Spectacular Leclerc takes surprise Hungarian Grand Prix pole

Charles Leclerc Image source, Getty Images
Image caption,

Leclerc has won eight races for Ferrari

Hungarian Grand Prix

Venue: Hungaroring Dates: 1-3 August Race start: 14:00 BST on Sunday

Coverage: Live commentary of practice and qualifying on BBC Radio 5 Sports Extra 2 with race on BBC Radio 5 Live; live text updates on BBC Sport website and app

Ferrari's Charles Leclerc took a sensational, surprise pole position at the Hungarian Grand Prix ahead of McLaren's title contenders Oscar Piastri and Lando Norris.

Leclerc, nowhere near the McLaren's pace until the final part of qualifying, pipped Piastri by just 0.026 seconds.

Norris, 16 points adrift in the championship, was 0.015secs behind his team-mate.

Mercedes' George Russell was fourth, ahead of a superb performance from the two Aston Martins, with Fernando Alonso and Lance Stroll locking out the third row.

Leclerc's team-mate Lewis Hamilton failed to progress beyond the second knock-out session and will start 12th.

Red Bull's Max Verstappen, struggling all weekend, was eighth, behind Sauber's Gabriel Bortoleto.

Told he was on pole position by his engineer Bryan Bozzi, Leclerc was incredulous. "What?" he replied. "Mamma mia."

Once out of the car, he said: "I have no words, it is probably one of the best pole positions I've ever had because I did not expect that.

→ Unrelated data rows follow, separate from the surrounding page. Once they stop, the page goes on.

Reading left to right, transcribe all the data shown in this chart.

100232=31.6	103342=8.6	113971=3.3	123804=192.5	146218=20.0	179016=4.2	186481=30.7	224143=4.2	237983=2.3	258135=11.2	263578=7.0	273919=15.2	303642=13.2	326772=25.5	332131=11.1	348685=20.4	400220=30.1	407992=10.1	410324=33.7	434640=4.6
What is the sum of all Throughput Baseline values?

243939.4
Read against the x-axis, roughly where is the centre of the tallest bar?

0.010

"Today I don't understand anything in F1. The whole qualifying has been extremely difficult. And when I say that, it is not an exaggeration.

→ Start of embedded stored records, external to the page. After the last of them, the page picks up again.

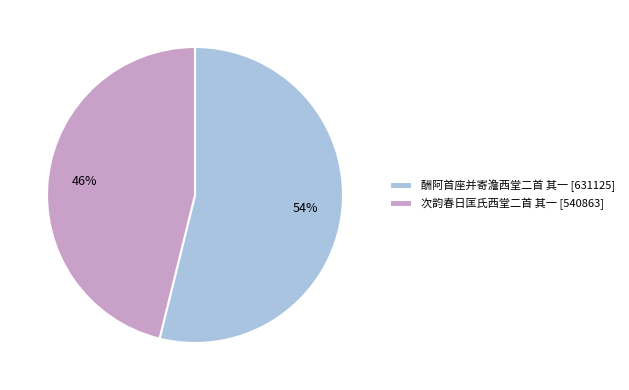

What is the ratio of the value at 酬阿首座并寄澹西堂二首 其一 to the value at 次韵春日匡氏西堂二首 其一?

1.2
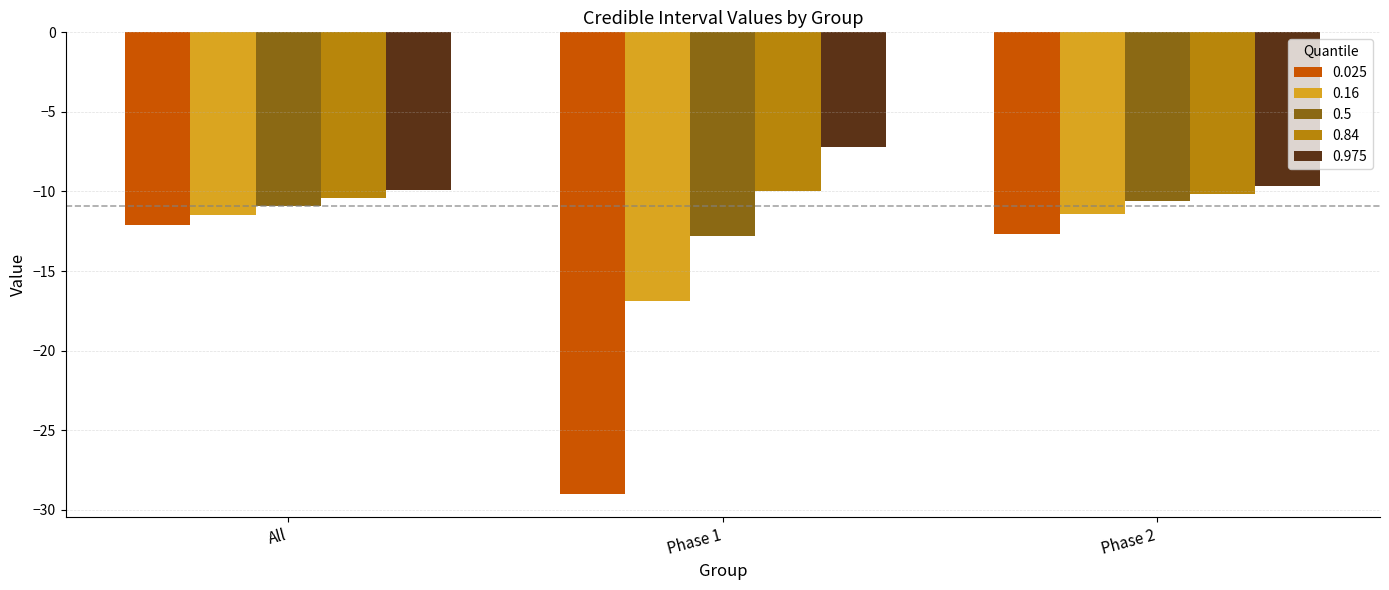

What position from the right is Phase 2?

1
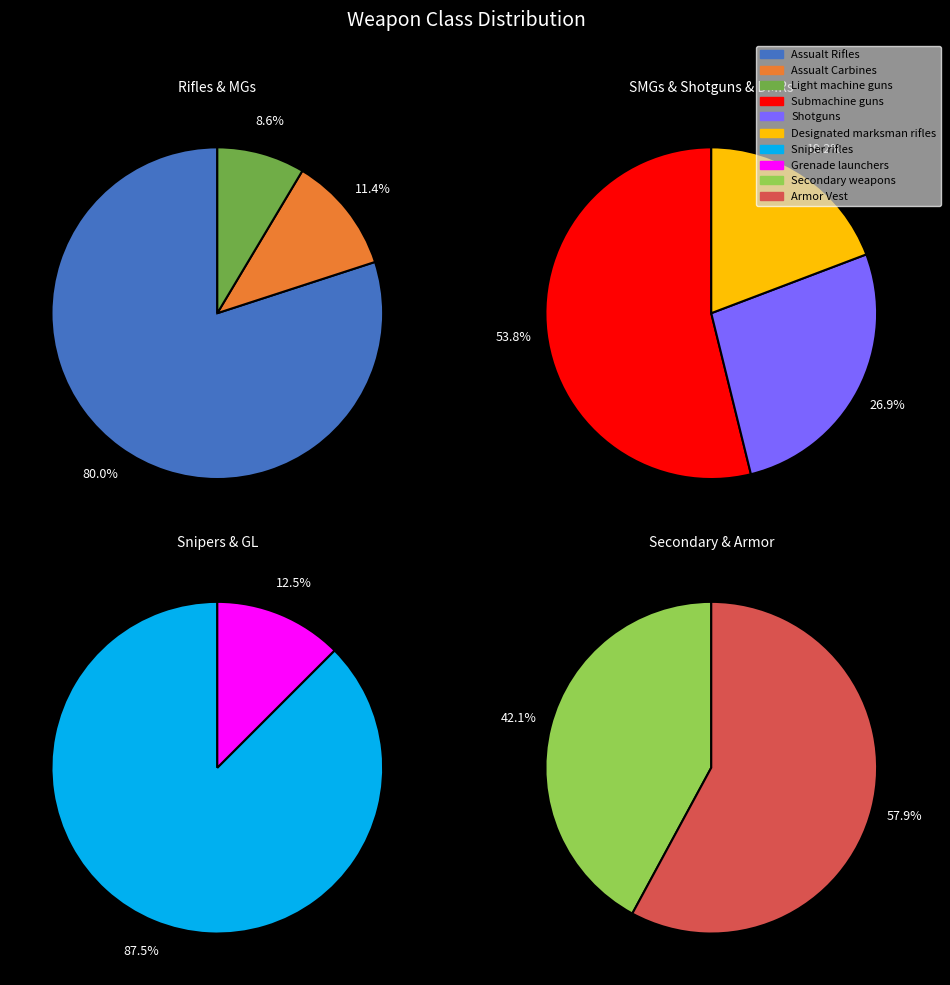

The Sniper rifles slice represents 16% of the pie. True or false?

False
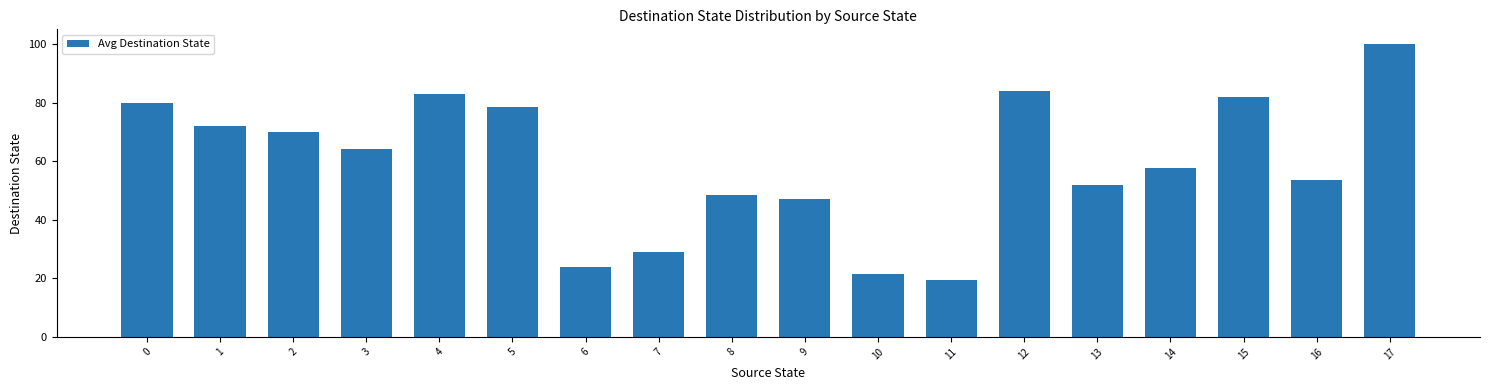

What is the sum of all values?

1066.0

"It was difficult for us to get to Q2 and it was difficult to get to Q3. In Q3, the conditions changed a little bit, everything became a lot trickier and I knew I had to just do a clean lap to target third and it ended up pole position, I definitely cannot believe that."

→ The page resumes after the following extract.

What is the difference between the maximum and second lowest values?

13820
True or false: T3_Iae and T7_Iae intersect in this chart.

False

Piastri said: "The wind did a 180 from Q2 to Q3, which changed the circuit. Difficult to judge in those conditions. I was a bit surprised we couldn't go quicker than that.

"Charles has been quick all weekend, and this morning (in final practice) he was closer than we expected. I wasn't expecting to be second to a Ferrari this weekend but he's done a good job."

Norris added: "Charles did a good job on that last lap, probably risked a bit more in the conditions, the wind changed a lot and punished us. We thought we did a good job on the laps but we were just slow."

What happened to Hamilton?

While Leclerc put in his outstanding performance, Hamilton had another struggle in qualifying and he was downcast afterwards, even if he was just 0.015secs shy of making it into the top 10.

"I'm just useless," he said. "I drove terribly."

Aston Martin locked out the back row of the grid in Belgium just a week ago, the car's high drag handicapping it on the long, high-speed sections at Spa-Francorchamps.

The tight, twisty nature of the Hungaroring played much more to its strengths, and the team have also been boosted by upgrades to the car in recent races.

Both drivers were just over 0.1secs off pole, by far their best performance of the season.

Alonso said: "Since P1, we felt competitive and a very different layout from Spa seven days ago. We were last row of the grid and now we are fifth and sixth.

"So a huge change and we need to understand why and we need to learn what is benefiting the car here, and we need to take these lessons into the next grands prix."

Verstappen said: "We tried a lot as a team and unfortunately nothing really helped our balance.

"It's really difficult to explain how we suddenly just had a lot of difficulties with the car. No grip in the front and rear, difficult to balance it out. It's a bit of a mystery at the moment, just the whole weekend off pace."